Miccichè, il forzista emigrato
Sono in tanti dentro al partito a volerne il rientro, lo stesso Schifani lo caldeggerebbe. La sua figura per quanto ingombrante è una colonna portante del partito, conosce cose e persone, sa come costruire consenso sui territori. Non sarà la stessa cosa in Grande Sicilia, il movimento fondato da Micchichè, Roberto Lagalla, Raffaele Lombardo. Trovare e formare classe dirigente è difficile, ramificarla in ogni provincia la stessa cosa. Il banco di prova sarà proprio l’appuntamento alle regionali. Facile fare una lista a Palermo, a Catania e poi? Il 5% non è roba da nulla.
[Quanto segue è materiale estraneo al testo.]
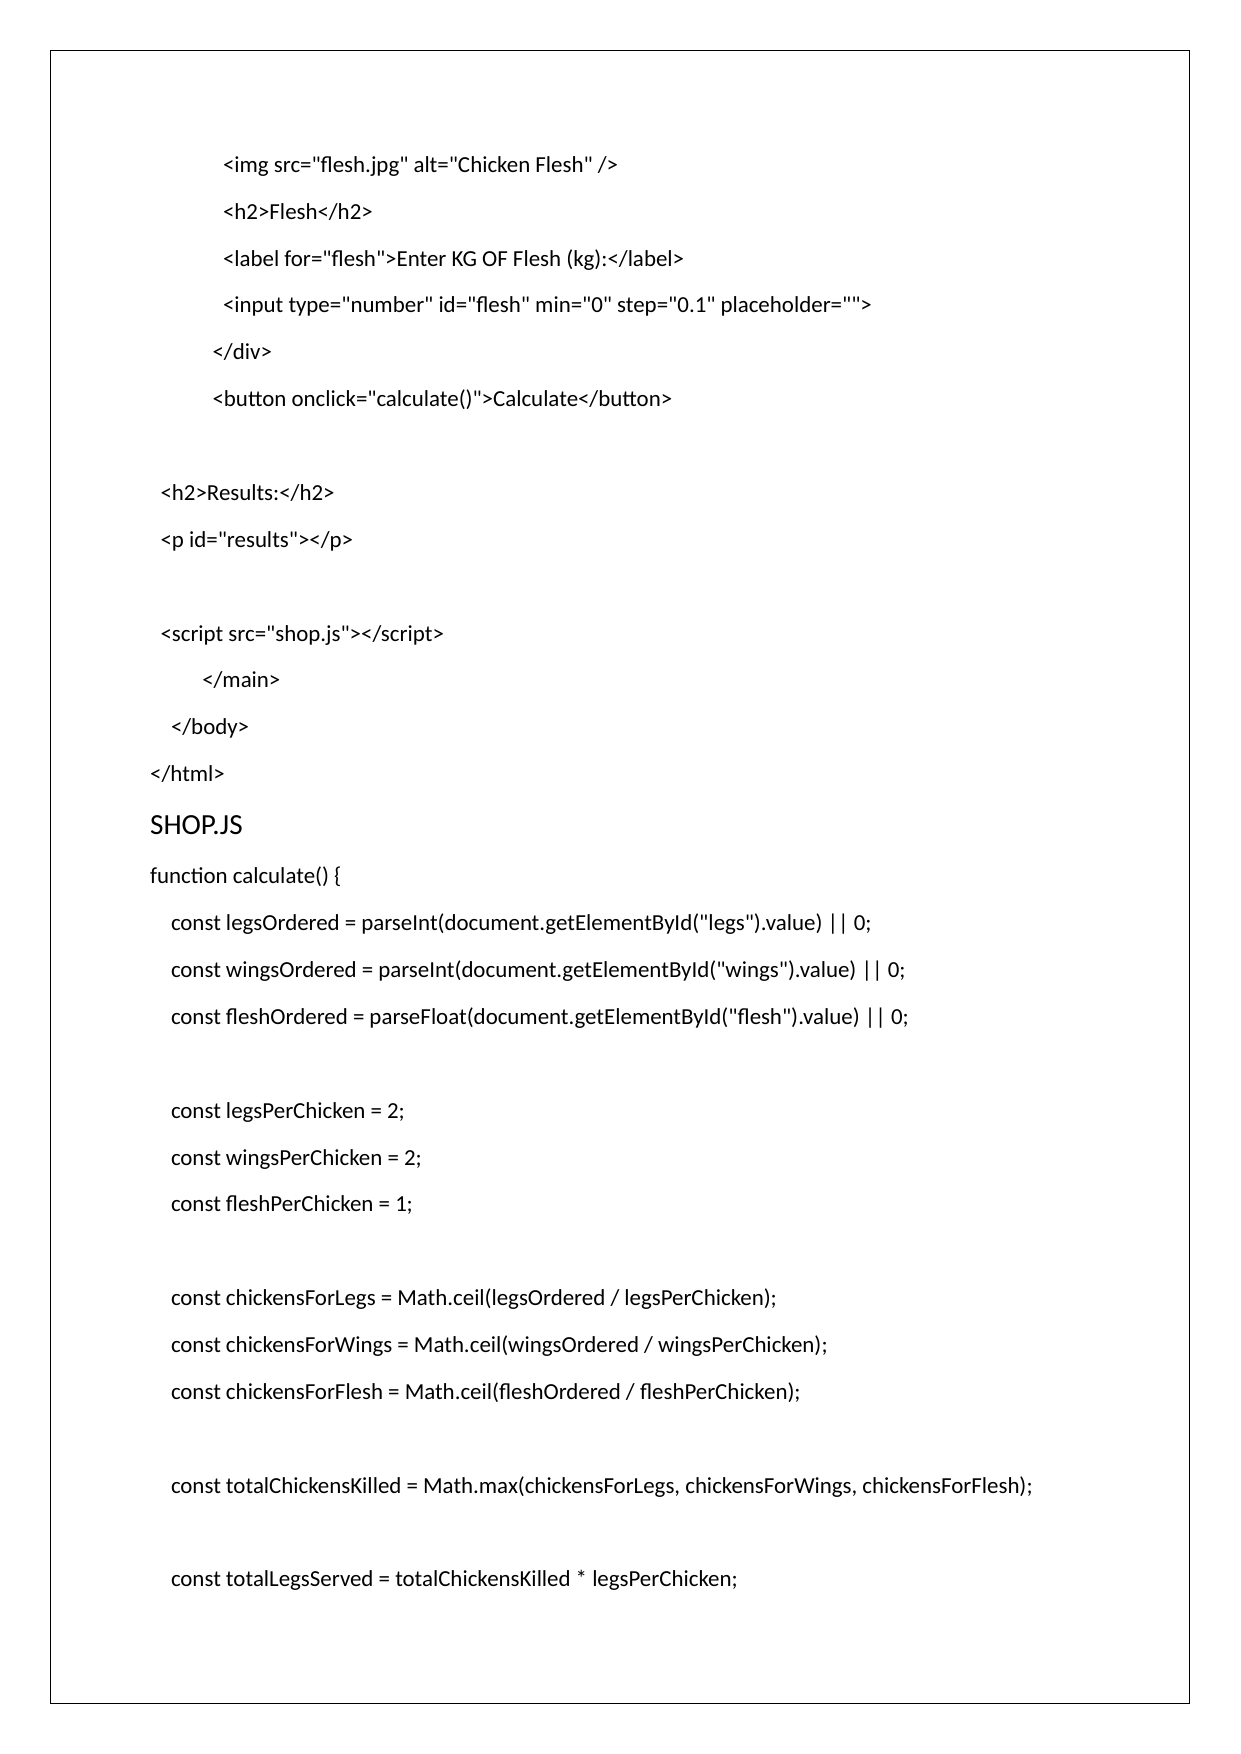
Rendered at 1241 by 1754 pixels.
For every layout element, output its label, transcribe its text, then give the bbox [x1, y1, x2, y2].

La politica senza ricambio generazionale
I nomi sono sempre gli stessi, gira che ti rigira non c’è un professionista giovane che emerge, che decide di scendere in campo, in verità non c’è nemmeno lo spazio di agibilità. I partiti puntano spesso su persone che garantiscono margini di accordi e manovre politiche, le menti troppo libere fanno fatica a trovare espressione. I volti giovani già consolidati in un consenso importante ci sono: Edy Tamajo(FI), Luca Sammartino per la Lega. E ancora una volta non si parla di nessun nome di donna alla guida della Regione, tirate in ballo solo per mescolare le carte e non per essere carta vincente.
2027, poche certezze
I nomi ad oggi fuori sono quelli di Fratelli d’Italia, il partito ha diverse situazioni interne da risolvere, faide e correnti, tanto da ricorrere al commissario Luca Sbardella. Gaetano Galvagno era uomo di punta, volto giovane di una colazione altre che di un partito. Ma ad oggi c’è una indagine in corso per corruzione e peculato, a settembre al netto dei risvolti giudiziari c’è una questione che è tutta politica: fatta di leggerezza, di incapacità a capire il ruolo istituzionale, di affidamenti di incarichi a soubrette e pr più che a portavoce nel senso stretto del lavoro. In politica le cose cambiano velocemente, tutto può succedere.